Second, and perhaps, more important, dynamic regressions (those with lags) don't generally suffer from this type of problem. For instance, vector autoregressions and ARDL (autoregressive-distributed lag) models are generally fine even if the variables involved are \(I(1)\). The lags allow for the model to "difference" out the \(I(1)\) effects. For instance, if instead of the original static regression, we run the related ARDL model:

\begin{equation} {y_t} = \rho {y_{t - 1}} + \alpha + {\beta _0}{x_t} + {\beta _1}{x_{t - 1}} + {u_t} \label{eq:spurious_ardl} \end{equation}

we would expect an estimate of \(\rho\) very close to 1, \(\alpha\) and the \(\beta\)'s close to zero, and residuals that are very nearly serially uncorrelated. Now the standard t-statistic for \(\rho = 1\) will have a non-standard distribution, and a joint test for both \(\beta\)'s being zero will similarly be non-standard (see Sims-Stock-Watson) but they will be consistently estimated, which doesn't happen with the spurious regression; in other words, if you don't need to test for specific values, you can safely run the regression.

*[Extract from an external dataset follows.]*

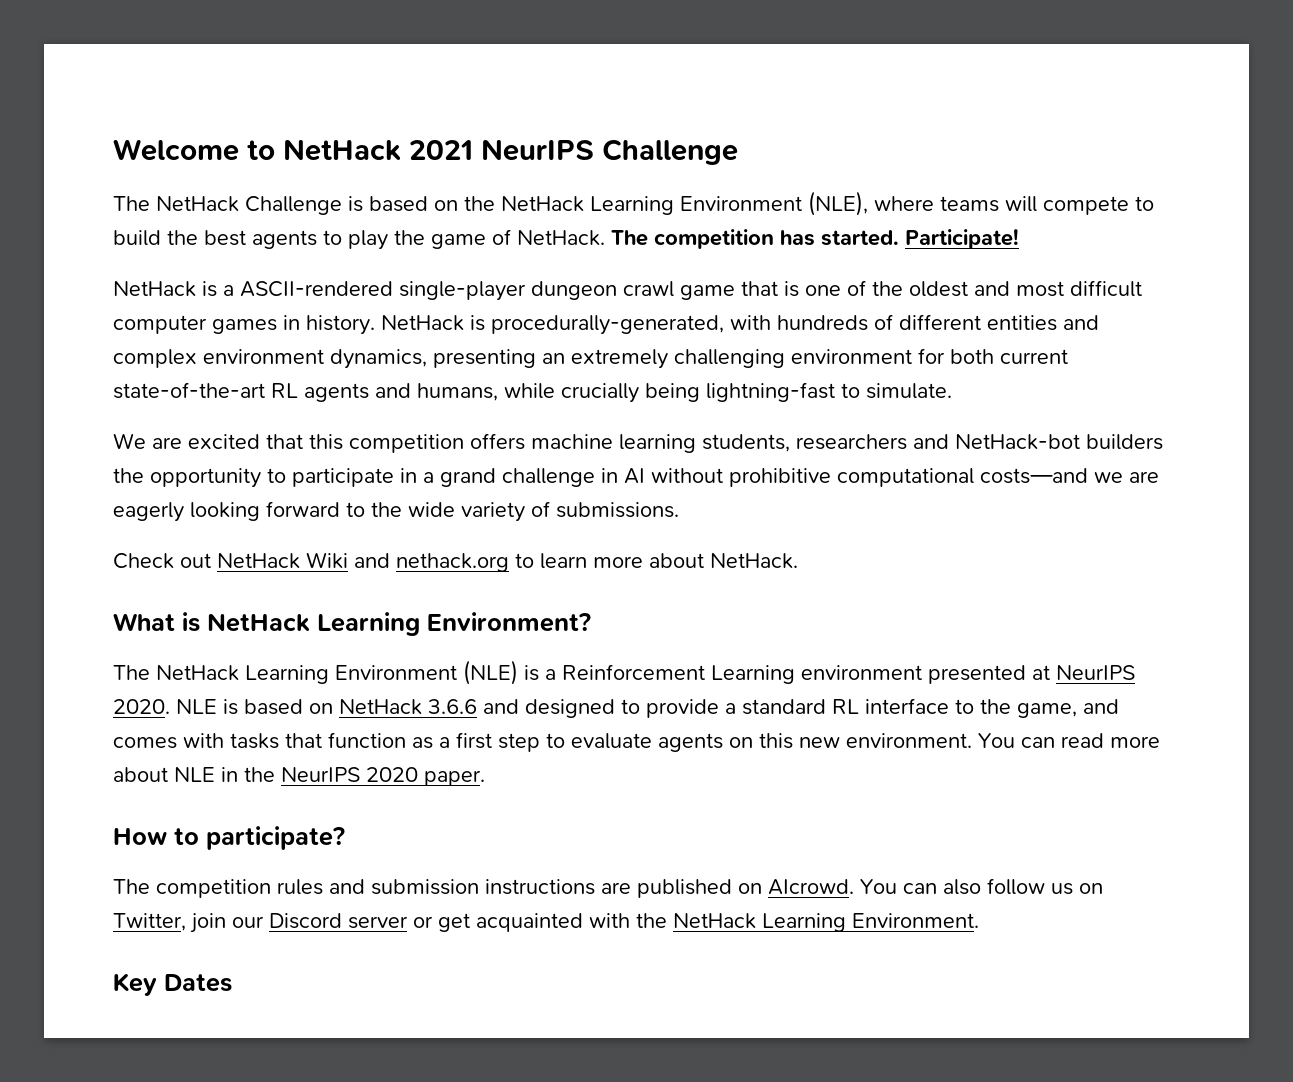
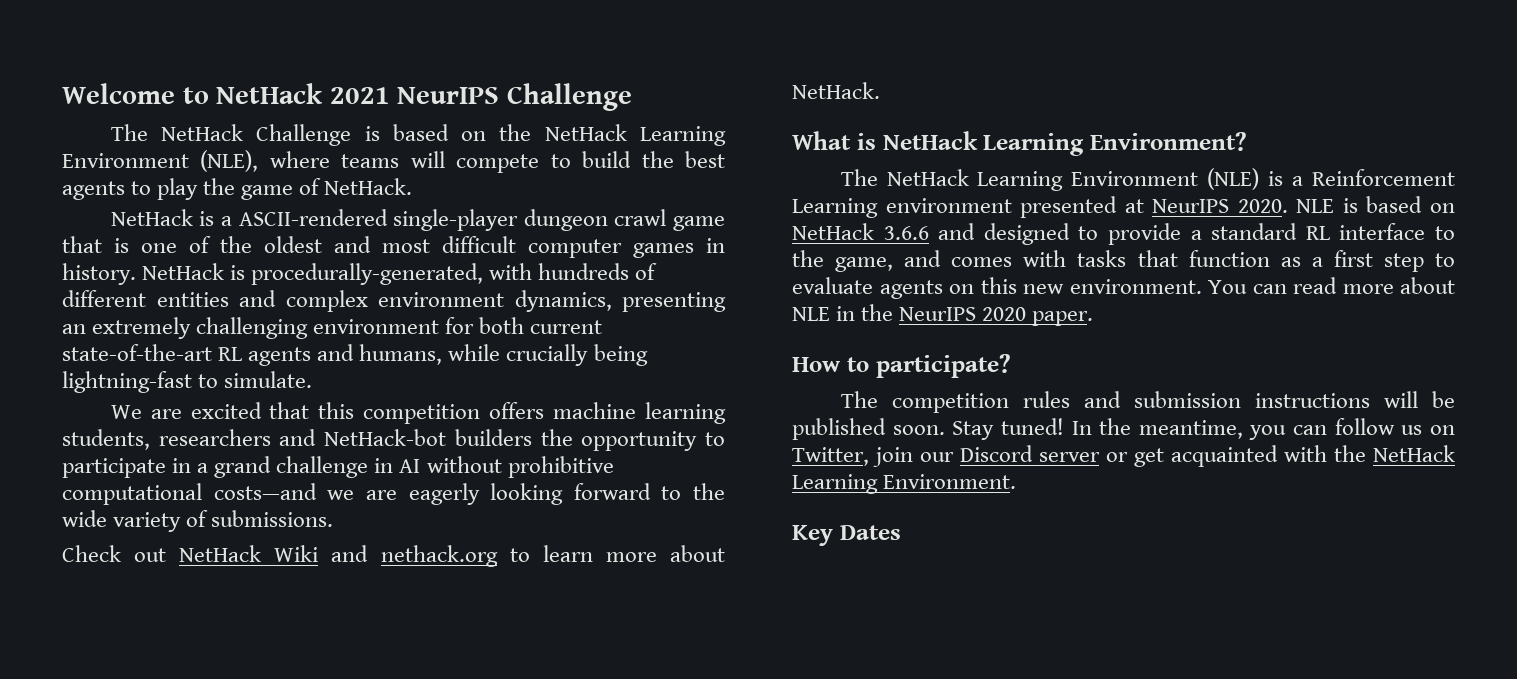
[611,229,1019,249] The competition has started. Participate! -> (413, 186) none
[601,879,981,898] are published on AIcrowd. You can also -> [1383,391,1455,408] [792,418,1328,440] will be published soon. Stay tuned! In the meantime, you can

Of course, an ARDL or VAR is very different from a static regression and the coefficients mean completely different things. The "textbook" description of how to estimate a price elasticity is to run a regression like

\begin{equation} \log {q_t} = \alpha + \eta \log {p_t} + {u_t} \label{eq:spurious_elasticity} \end{equation}

which is a static regression. If \(\log q\) and \(\log p\) are \(I(1)\), we run into the possibility that the regression will be spurious. So what can we do? The first thing is to see if you can figure out why \(\log q\) and \(\log p\) are \(I(1)\) and possibly adjust for that. If this is a time series, and \(\log q\) is increasing at least in part because of increasing population, that has nothing to do with price signals—replacing it with quantity per capita (or perhaps as a percentage of GDP) may render it stationary, and will certainly bring it closer to what the true definition of elasticity is. Similarly, if \(\log p\) is \(I(1)\) because of overall inflation, deflating by an overall price index may render it stationary and again, make the regression produce a truer estimate of the price elasticity. In other words, \eqref{eq:spurious_elasticity} may be not just statistically spurious, but economically spurious as well. Even if we eliminate the \(I(1)\)-ness of the variables, it's still possible for the static regression \eqref{eq:spurious_elasticity} to not adequately capture the situation. If we instead estimate the dynamic regression

\begin{equation} \log {q_t} = \alpha + \rho \log {q_{t - 1}} + \beta \log {p_t} + {u_t} \label{eq:spurious_dynamic} \end{equation}

then there really isn't a single elasticity measure. The initial or impact elasticity is \(\beta\), but if there's a permanent price change, the long-run (limit)elasticity is

\begin{equation} \beta /(1 - \rho ) \label{eq:spurious_longrun} \end{equation}

which may make more sense economically if it takes time to adjust to new prices. Now that won't work if \(\rho = 1\), which is why it's still important to rid the equation of unit roots that have nothing to do with the reaction to pricing.